#### Problem to solve:
Which lines in the data below contain the word "family"? Locate every such line and copy it out in full.

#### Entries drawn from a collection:
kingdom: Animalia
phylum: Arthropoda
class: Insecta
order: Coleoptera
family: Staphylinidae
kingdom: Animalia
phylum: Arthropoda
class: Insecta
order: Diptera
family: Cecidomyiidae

...

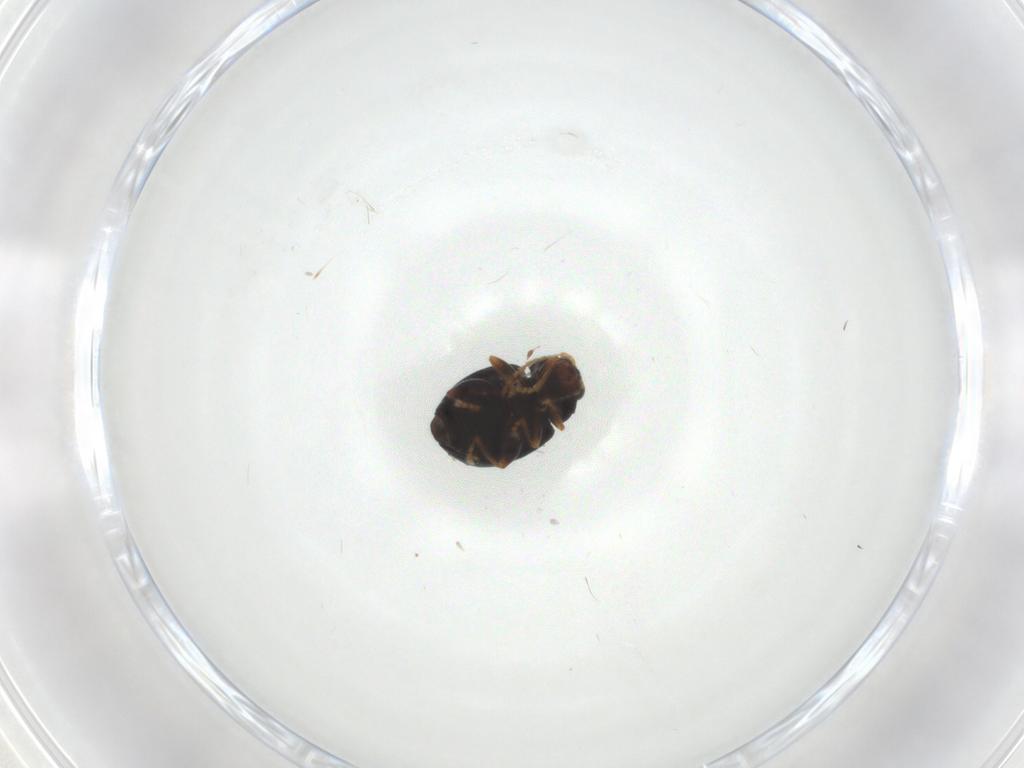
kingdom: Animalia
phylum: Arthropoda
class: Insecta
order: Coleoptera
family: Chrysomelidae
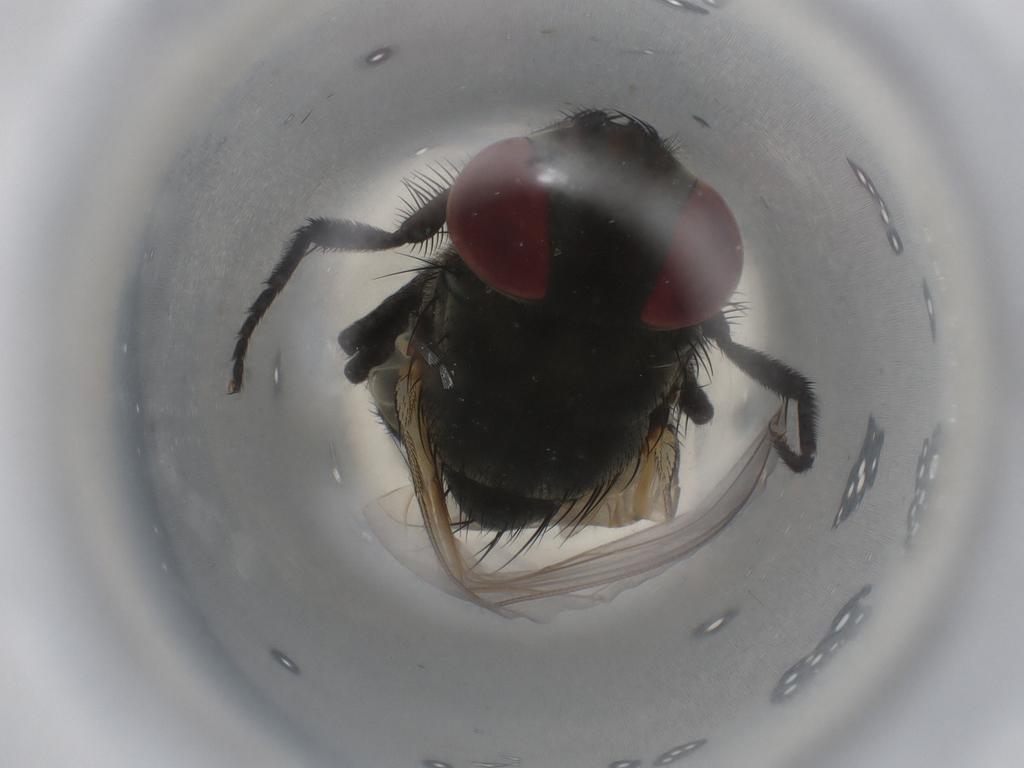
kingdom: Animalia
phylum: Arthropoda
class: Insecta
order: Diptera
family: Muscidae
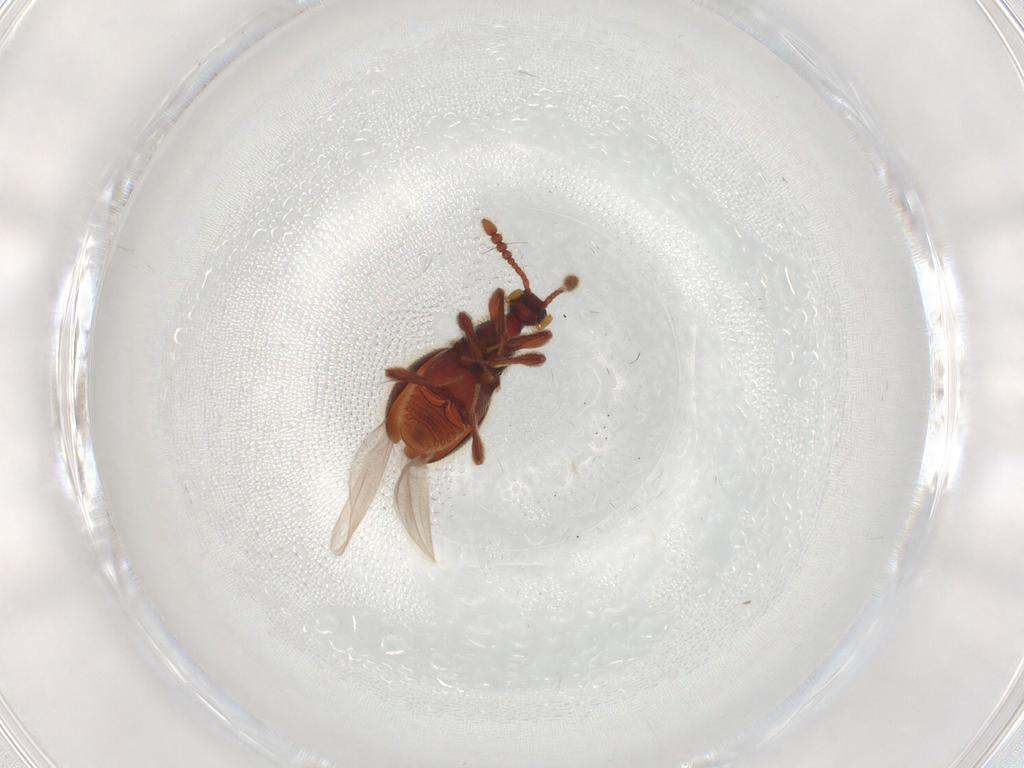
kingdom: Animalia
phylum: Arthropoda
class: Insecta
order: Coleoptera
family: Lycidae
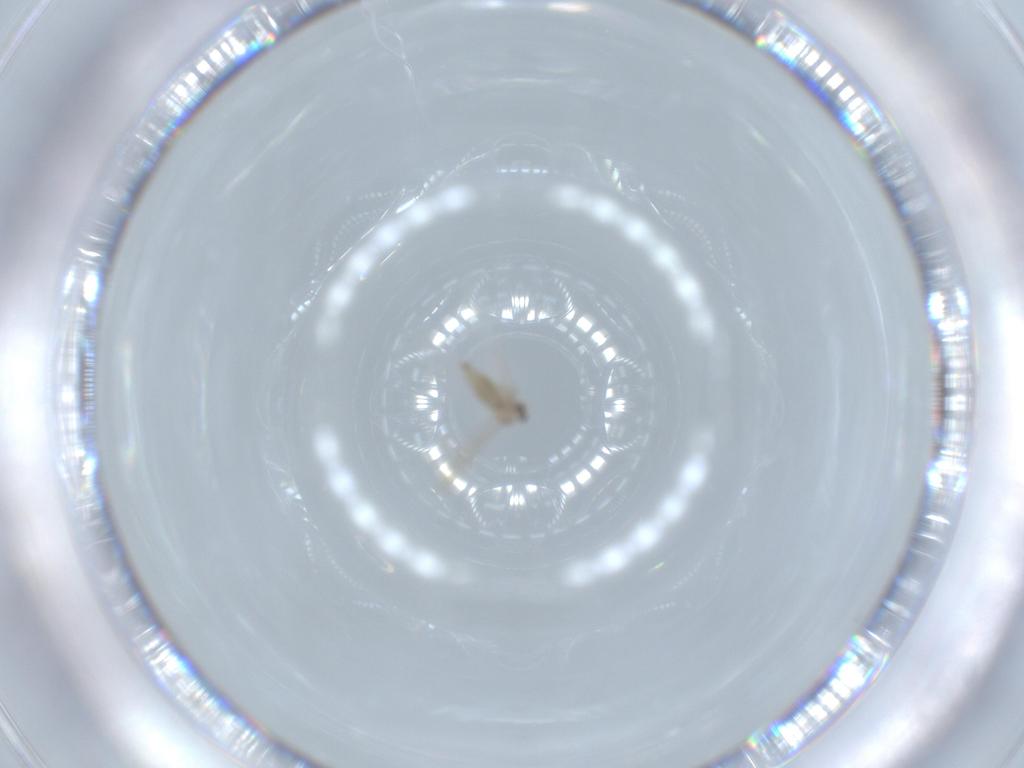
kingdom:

#### Task solution:
family: Staphylinidae
family: Cecidomyiidae
family: Chrysomelidae
family: Muscidae
family: Lycidae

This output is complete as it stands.